Tuesday, October 11, 2005

Did I just fall off the turnip truck?

I think this is kind of humorous. Yesterday I asked K what he'd done with the weekend while J and I were in Louisiana. He said something to the effect that he'd cleaned his apartment. I said I was surprised that, given a free weekend, he hadn't gone out or done anything fun. He then said well, yeah, he had spent some time with a woman he's been talking to. I said, well, good for you, and I told him that he didn't have to be weird about saying he'd gone out, that I was long past the point where him going out with someone could hurt me. Not that I'd expect or want blow-by-blow descriptions of what went on, but he shouldn't be concerned about telling me he'd gone out.

Then today - K has had dinner out tonight planned for a little bit now, a week or so? I can't remember exactly. Anyway, dinner tonight is with this same woman he's been talking to that he saw this weekend, and that's fine. He's met someone he likes, wants to go out, good for him. What's funny - he just called me, ostensibly to ask how my day off was (and I'm sure he did want to know, but that wasn't the only reason, I don't think). A little preface to my next comment - whoever drops J off in the mornings calls the other to let them know how drop-off went. It's just what we've always done. So in the course of conversation this afternoon, K says that when I call him after dropping J off in the morning, don't be surprised if the phone goes straight to voice mail. Well, all righty then. Now why would he be telling me this? I've called before and the phone has gone straight to voice mail - maybe he's talking on it, maybe he's turned the ringer off, maybe he had the radio turned up in the car, maybe he's in traffic and can't answer right then. I'll wait a few minutes, then call again. He knows this. So why tell me it will probably go straight to voice mail? I may be way off here, but I think he's planning to spend the night with this woman and just didn't want to come right out and tell me. I guess it's considerate of him not to hit me over the head with the fact that he'd be getting lucky if that is indeed the case, since I can't even remember the last time I had sex. I'm sure I did at some point in time, I have a son to prove it. I just think it's funny that he went out of his way to tell me about the voice mail - did he not think I'd have a theory as to why he was calling? Now, granted, I don't ever want to know all the details about any of his dates or girlfriends - he and I will always be friends, but there are some things he does not need to go into detail about. But if he'd just said, "Hey, I'm spending the night tonight, don't call first thing in the morning," I'd have said, "OK," and gone right on. He probably gave more away by calling me like that than he would have done if I'd gotten voice mail in the morning! LOL

I've gotta go get J from school - I can't believe my day off is almost over. Hopefully I'll be able to get on and write some more tonight.

3 comments:

Mo said...

I think that he's just a guy and wants to get a reaction. Maybe not to be an ass, but just to be human. If you started prying then he could think that you still had strong feeling for him. Sometimes we want someone to get jealous so that we can feel that we are attractive. That of course is a very broad generalization and I've been gripped at for that.

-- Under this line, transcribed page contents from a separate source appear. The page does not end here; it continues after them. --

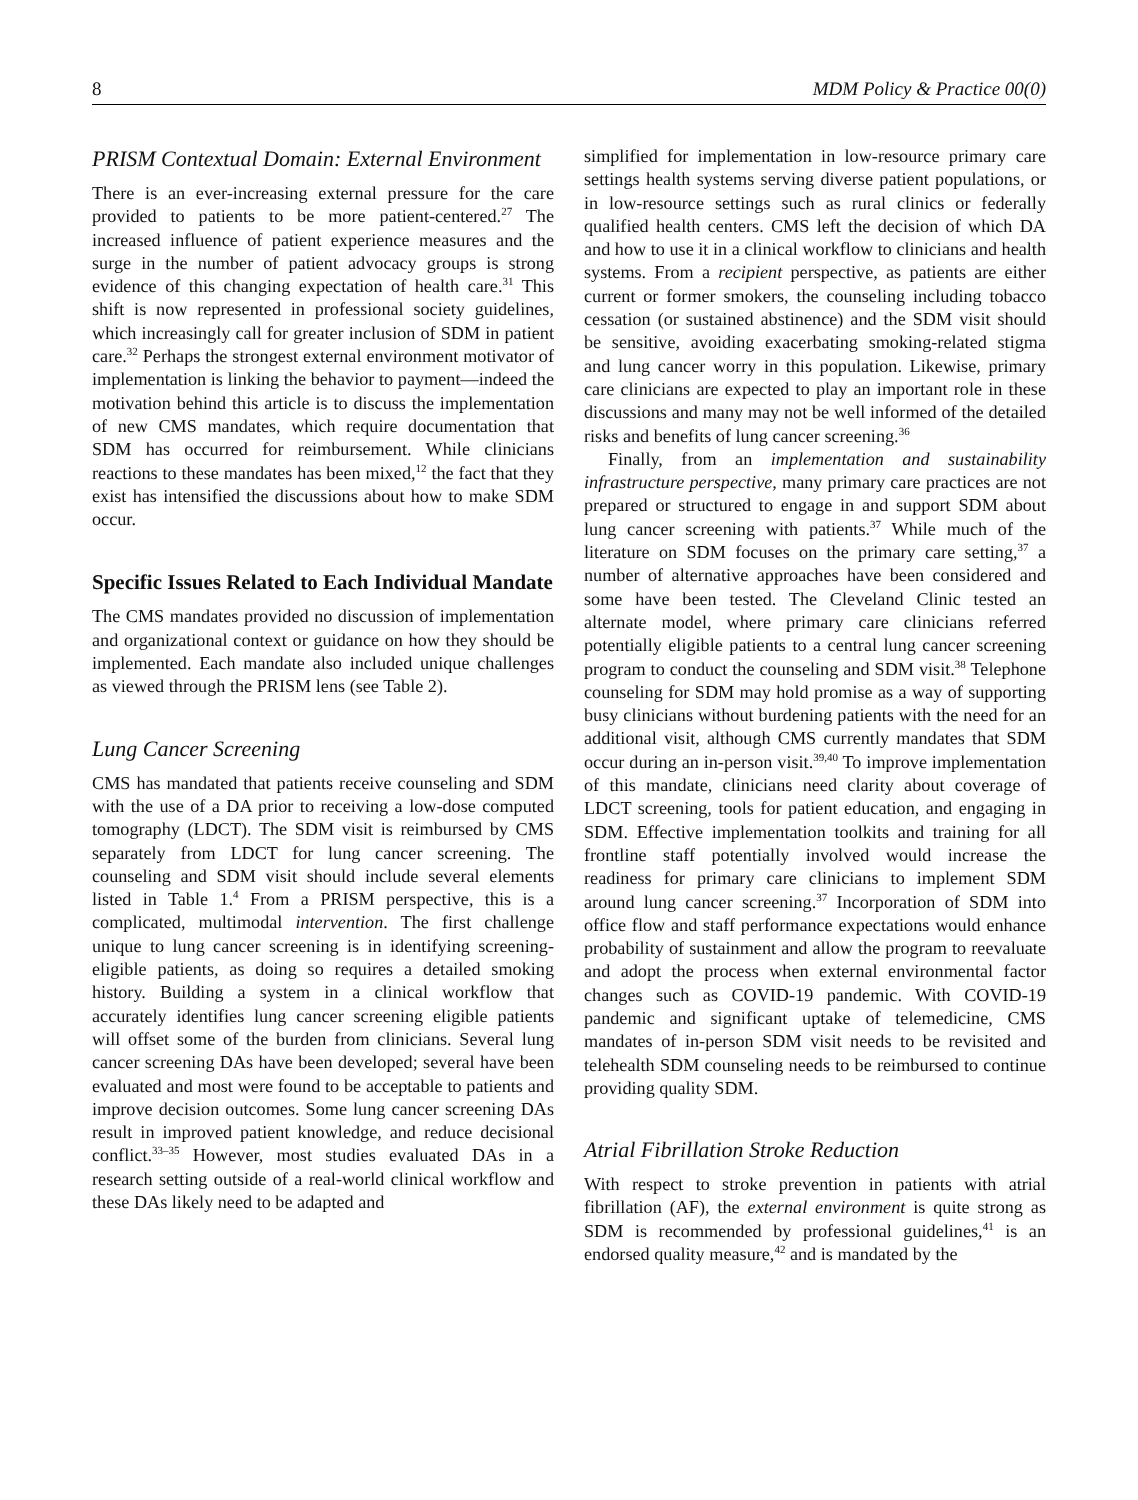8 MDM Policy & Practice 00(0)
PRISM Contextual Domain: External Environment
There is an ever-increasing external pressure for the care provided to patients to be more patient-centered.<sup>27</sup> The increased influence of patient experience measures and the surge in the number of patient advocacy groups is strong evidence of this changing expectation of health care.<sup>31</sup> This shift is now represented in professional society guidelines, which increasingly call for greater inclusion of SDM in patient care.<sup>32</sup> Perhaps the strongest external environment motivator of implementation is linking the behavior to payment—indeed the motivation behind this article is to discuss the implementation of new CMS mandates, which require documentation that SDM has occurred for reimbursement. While clinicians reactions to these mandates has been mixed,<sup>12</sup> the fact that they exist has intensified the discussions about how to make SDM occur.
Specific Issues Related to Each Individual Mandate
The CMS mandates provided no discussion of implementation and organizational context or guidance on how they should be implemented. Each mandate also included unique challenges as viewed through the PRISM lens (see Table 2).
Lung Cancer Screening
CMS has mandated that patients receive counseling and SDM with the use of a DA prior to receiving a low-dose computed tomography (LDCT). The SDM visit is reimbursed by CMS separately from LDCT for lung cancer screening. The counseling and SDM visit should include several elements listed in Table 1.<sup>4</sup> From a PRISM perspective, this is a complicated, multimodal intervention. The first challenge unique to lung cancer screening is in identifying screening-eligible patients, as doing so requires a detailed smoking history. Building a system in a clinical workflow that accurately identifies lung cancer screening eligible patients will offset some of the burden from clinicians. Several lung cancer screening DAs have been developed; several have been evaluated and most were found to be acceptable to patients and improve decision outcomes. Some lung cancer screening DAs result in improved patient knowledge, and reduce decisional conflict.<sup>33–35</sup> However, most studies evaluated DAs in a research setting outside of a real-world clinical workflow and these DAs likely need to be adapted and
simplified for implementation in low-resource primary care settings health systems serving diverse patient populations, or in low-resource settings such as rural clinics or federally qualified health centers. CMS left the decision of which DA and how to use it in a clinical workflow to clinicians and health systems. From a recipient perspective, as patients are either current or former smokers, the counseling including tobacco cessation (or sustained abstinence) and the SDM visit should be sensitive, avoiding exacerbating smoking-related stigma and lung cancer worry in this population. Likewise, primary care clinicians are expected to play an important role in these discussions and many may not be well informed of the detailed risks and benefits of lung cancer screening.<sup>36</sup>
Finally, from an implementation and sustainability infrastructure perspective, many primary care practices are not prepared or structured to engage in and support SDM about lung cancer screening with patients.<sup>37</sup> While much of the literature on SDM focuses on the primary care setting,<sup>37</sup> a number of alternative approaches have been considered and some have been tested. The Cleveland Clinic tested an alternate model, where primary care clinicians referred potentially eligible patients to a central lung cancer screening program to conduct the counseling and SDM visit.<sup>38</sup> Telephone counseling for SDM may hold promise as a way of supporting busy clinicians without burdening patients with the need for an additional visit, although CMS currently mandates that SDM occur during an in-person visit.<sup>39,40</sup> To improve implementation of this mandate, clinicians need clarity about coverage of LDCT screening, tools for patient education, and engaging in SDM. Effective implementation toolkits and training for all frontline staff potentially involved would increase the readiness for primary care clinicians to implement SDM around lung cancer screening.<sup>37</sup> Incorporation of SDM into office flow and staff performance expectations would enhance probability of sustainment and allow the program to reevaluate and adopt the process when external environmental factor changes such as COVID-19 pandemic. With COVID-19 pandemic and significant uptake of telemedicine, CMS mandates of in-person SDM visit needs to be revisited and telehealth SDM counseling needs to be reimbursed to continue providing quality SDM.
Atrial Fibrillation Stroke Reduction
With respect to stroke prevention in patients with atrial fibrillation (AF), the external environment is quite strong as SDM is recommended by professional guidelines,<sup>41</sup> is an endorsed quality measure,<sup>42</sup> and is mandated by the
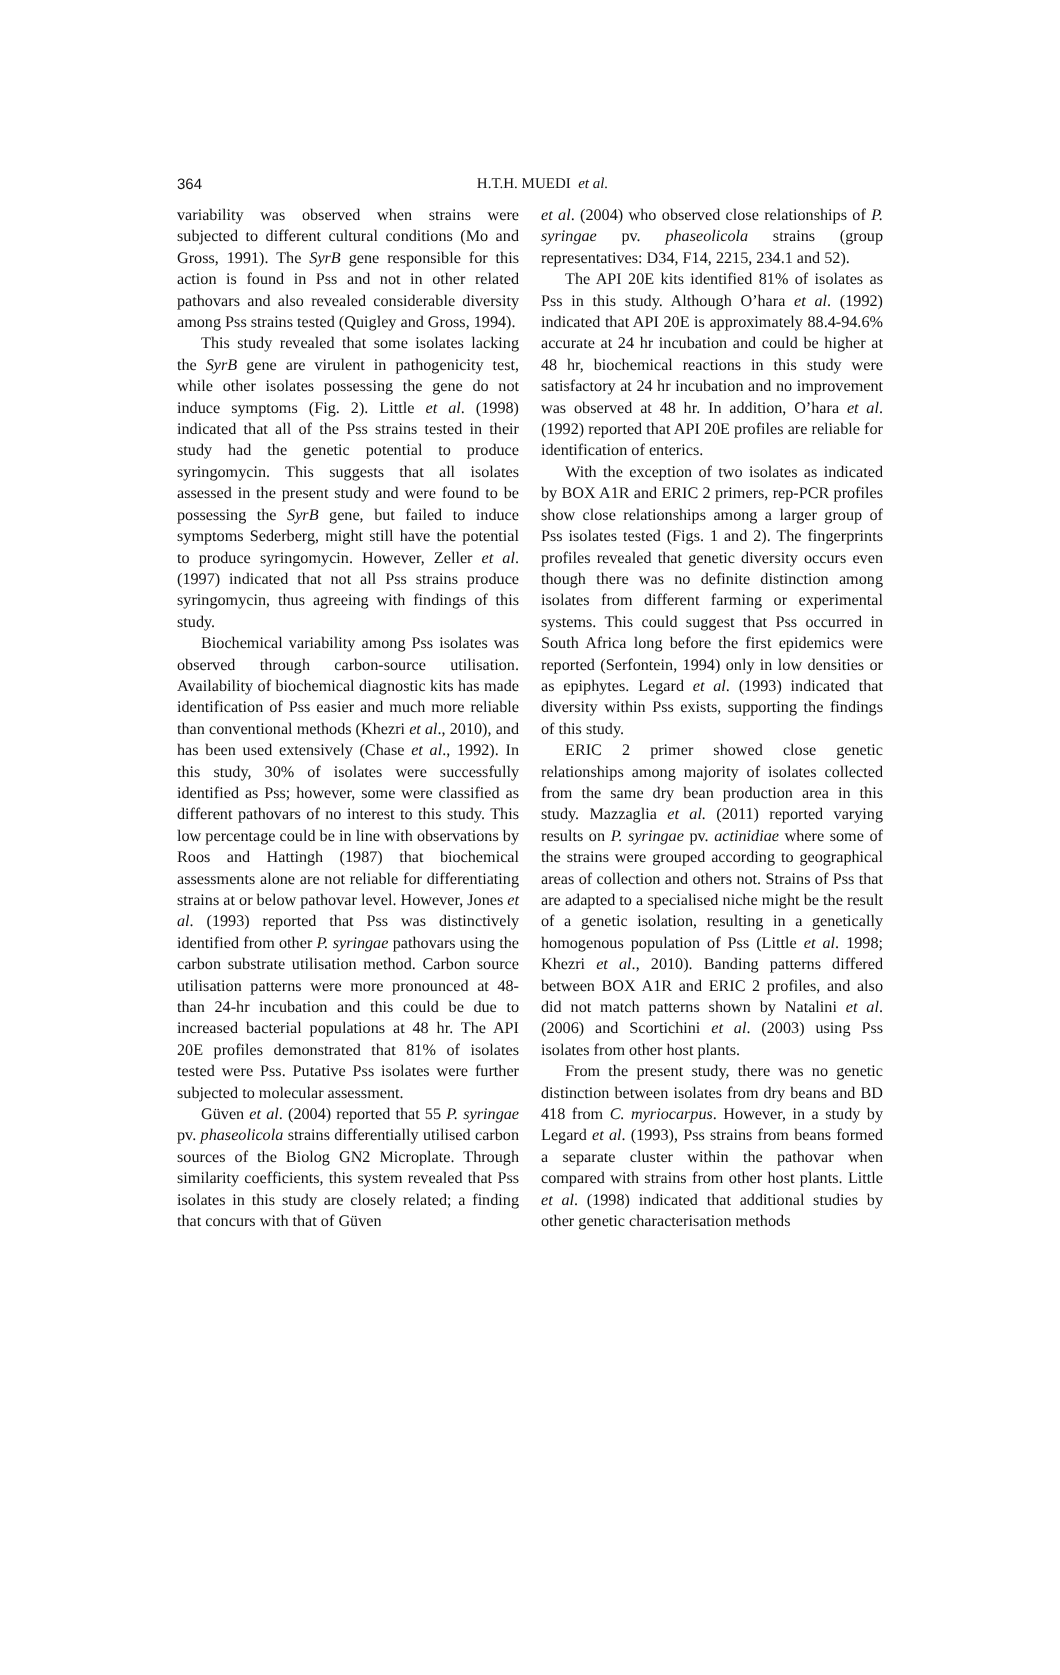364
H.T.H. MUEDI et al.
variability was observed when strains were subjected to different cultural conditions (Mo and Gross, 1991). The SyrB gene responsible for this action is found in Pss and not in other related pathovars and also revealed considerable diversity among Pss strains tested (Quigley and Gross, 1994).
This study revealed that some isolates lacking the SyrB gene are virulent in pathogenicity test, while other isolates possessing the gene do not induce symptoms (Fig. 2). Little et al. (1998) indicated that all of the Pss strains tested in their study had the genetic potential to produce syringomycin. This suggests that all isolates assessed in the present study and were found to be possessing the SyrB gene, but failed to induce symptoms Sederberg, might still have the potential to produce syringomycin. However, Zeller et al. (1997) indicated that not all Pss strains produce syringomycin, thus agreeing with findings of this study.
Biochemical variability among Pss isolates was observed through carbon-source utilisation. Availability of biochemical diagnostic kits has made identification of Pss easier and much more reliable than conventional methods (Khezri et al., 2010), and has been used extensively (Chase et al., 1992). In this study, 30% of isolates were successfully identified as Pss; however, some were classified as different pathovars of no interest to this study. This low percentage could be in line with observations by Roos and Hattingh (1987) that biochemical assessments alone are not reliable for differentiating strains at or below pathovar level. However, Jones et al. (1993) reported that Pss was distinctively identified from other P. syringae pathovars using the carbon substrate utilisation method. Carbon source utilisation patterns were more pronounced at 48- than 24-hr incubation and this could be due to increased bacterial populations at 48 hr. The API 20E profiles demonstrated that 81% of isolates tested were Pss. Putative Pss isolates were further subjected to molecular assessment.
Güven et al. (2004) reported that 55 P. syringae pv. phaseolicola strains differentially utilised carbon sources of the Biolog GN2 Microplate. Through similarity coefficients, this system revealed that Pss isolates in this study are closely related; a finding that concurs with that of Güven
et al. (2004) who observed close relationships of P. syringae pv. phaseolicola strains (group representatives: D34, F14, 2215, 234.1 and 52).
The API 20E kits identified 81% of isolates as Pss in this study. Although O’hara et al. (1992) indicated that API 20E is approximately 88.4-94.6% accurate at 24 hr incubation and could be higher at 48 hr, biochemical reactions in this study were satisfactory at 24 hr incubation and no improvement was observed at 48 hr. In addition, O’hara et al. (1992) reported that API 20E profiles are reliable for identification of enterics.
With the exception of two isolates as indicated by BOX A1R and ERIC 2 primers, rep-PCR profiles show close relationships among a larger group of Pss isolates tested (Figs. 1 and 2). The fingerprints profiles revealed that genetic diversity occurs even though there was no definite distinction among isolates from different farming or experimental systems. This could suggest that Pss occurred in South Africa long before the first epidemics were reported (Serfontein, 1994) only in low densities or as epiphytes. Legard et al. (1993) indicated that diversity within Pss exists, supporting the findings of this study.
ERIC 2 primer showed close genetic relationships among majority of isolates collected from the same dry bean production area in this study. Mazzaglia et al. (2011) reported varying results on P. syringae pv. actinidiae where some of the strains were grouped according to geographical areas of collection and others not. Strains of Pss that are adapted to a specialised niche might be the result of a genetic isolation, resulting in a genetically homogenous population of Pss (Little et al. 1998; Khezri et al., 2010). Banding patterns differed between BOX A1R and ERIC 2 profiles, and also did not match patterns shown by Natalini et al. (2006) and Scortichini et al. (2003) using Pss isolates from other host plants.
From the present study, there was no genetic distinction between isolates from dry beans and BD 418 from C. myriocarpus. However, in a study by Legard et al. (1993), Pss strains from beans formed a separate cluster within the pathovar when compared with strains from other host plants. Little et al. (1998) indicated that additional studies by other genetic characterisation methods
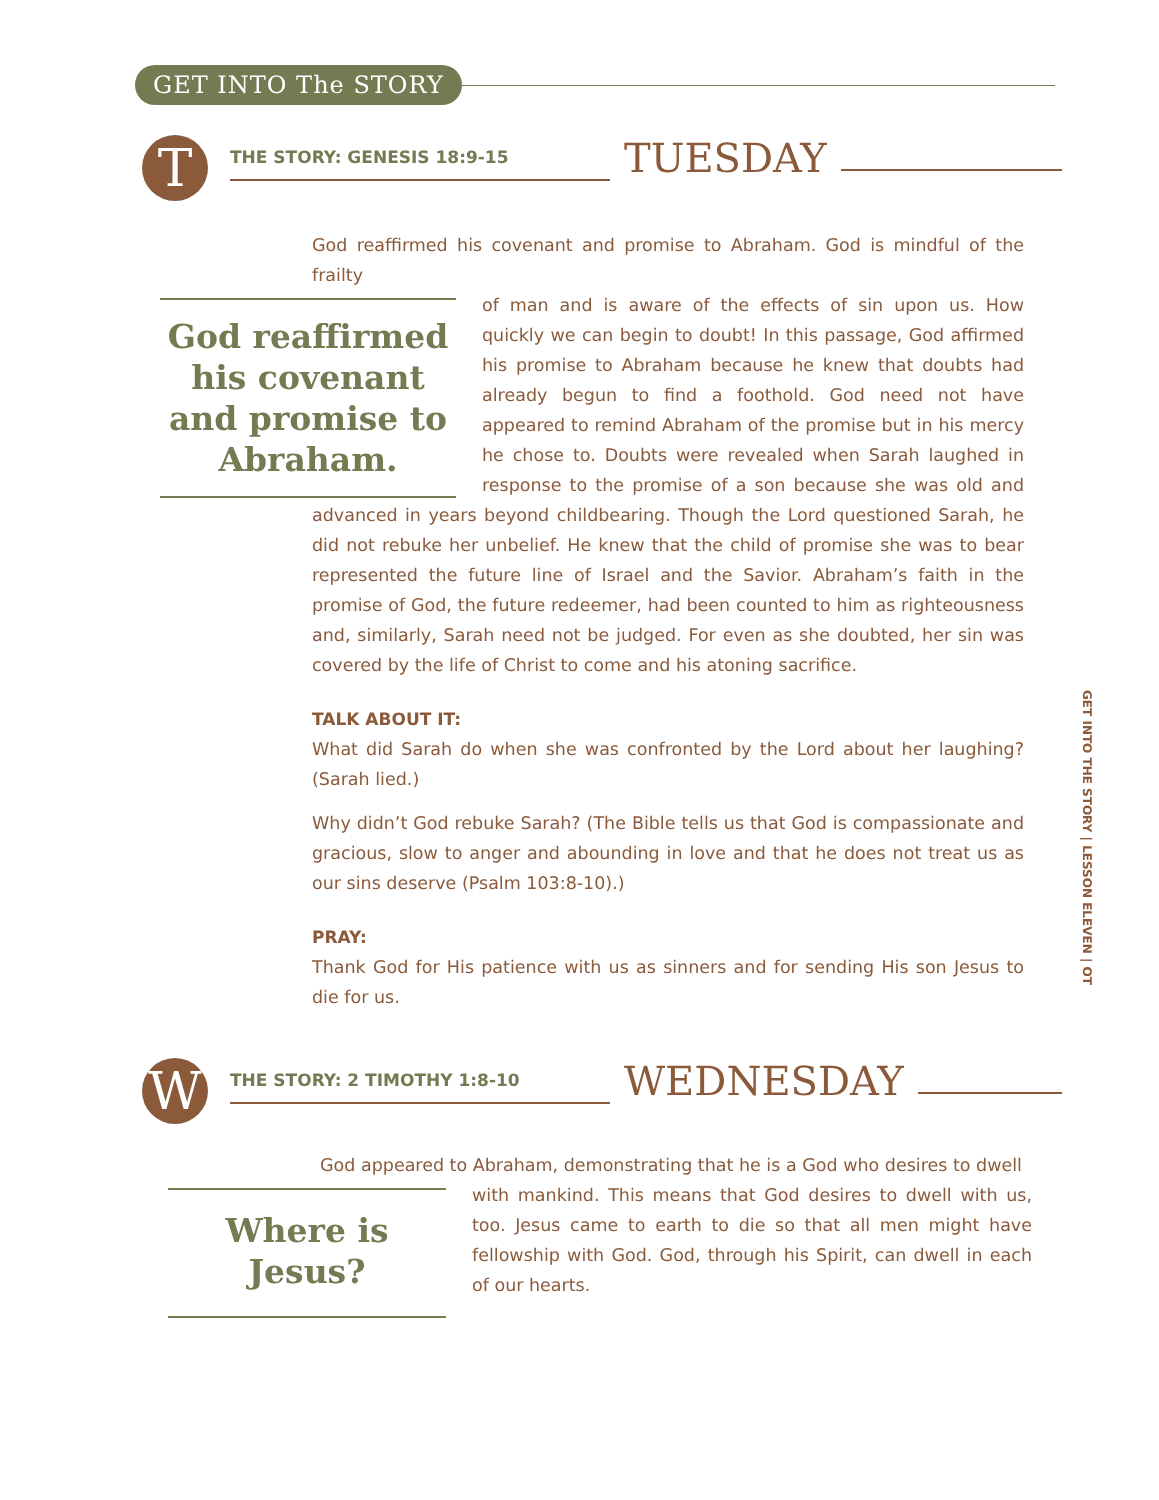GET INTO The STORY
T
THE STORY: GENESIS 18:9-15
TUESDAY
God reaffirmed his covenant and promise to Abraham. God is mindful of the frailty
God reaffirmed his covenant and promise to Abraham.
of man and is aware of the effects of sin upon us. How quickly we can begin to doubt! In this passage, God affirmed his promise to Abraham because he knew that doubts had already begun to find a foothold. God need not have appeared to remind Abraham of the promise but in his mercy he chose to. Doubts were revealed when Sarah laughed in response to the promise of a son because she was old and advanced in years beyond childbearing. Though the Lord questioned Sarah, he did not rebuke her unbelief. He knew that the child of promise she was to bear represented the future line of Israel and the Savior. Abraham’s faith in the promise of God, the future redeemer, had been counted to him as righteousness and, similarly, Sarah need not be judged. For even as she doubted, her sin was covered by the life of Christ to come and his atoning sacrifice.
TALK ABOUT IT:
What did Sarah do when she was confronted by the Lord about her laughing? (Sarah lied.)
Why didn’t God rebuke Sarah? (The Bible tells us that God is compassionate and gracious, slow to anger and abounding in love and that he does not treat us as our sins deserve (Psalm 103:8-10).)
PRAY:
Thank God for His patience with us as sinners and for sending His son Jesus to die for us.
W
THE STORY: 2 TIMOTHY 1:8-10
WEDNESDAY
God appeared to Abraham, demonstrating that he is a God who desires to dwell
Where is Jesus?
with mankind. This means that God desires to dwell with us, too. Jesus came to earth to die so that all men might have fellowship with God. God, through his Spirit, can dwell in each of our hearts.
GET INTO THE STORY | LESSON ELEVEN | OT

Lisa @ The Plain-Spoken Pen said...

Tommy, you make a good point. Maybe that is it. But it seems to be a bit late in the game for him to be wanting to think I might still have strong feelings for that. And who knows, I could be way off base with my little theory about him telling me that - maybe it was for some other reason entirely. I may never know!

The Anti-Wife said...

You know, no matter what -- no matter how far along into your separation you are -- it's going to be hard and somewhat awkward. Maybe even painful. I agree that the less you know the better off you'll be. Maybe he's trying to cop a rise out of you like tommy suggested; just let it go.

I feel for you...even if you don't feel hurt.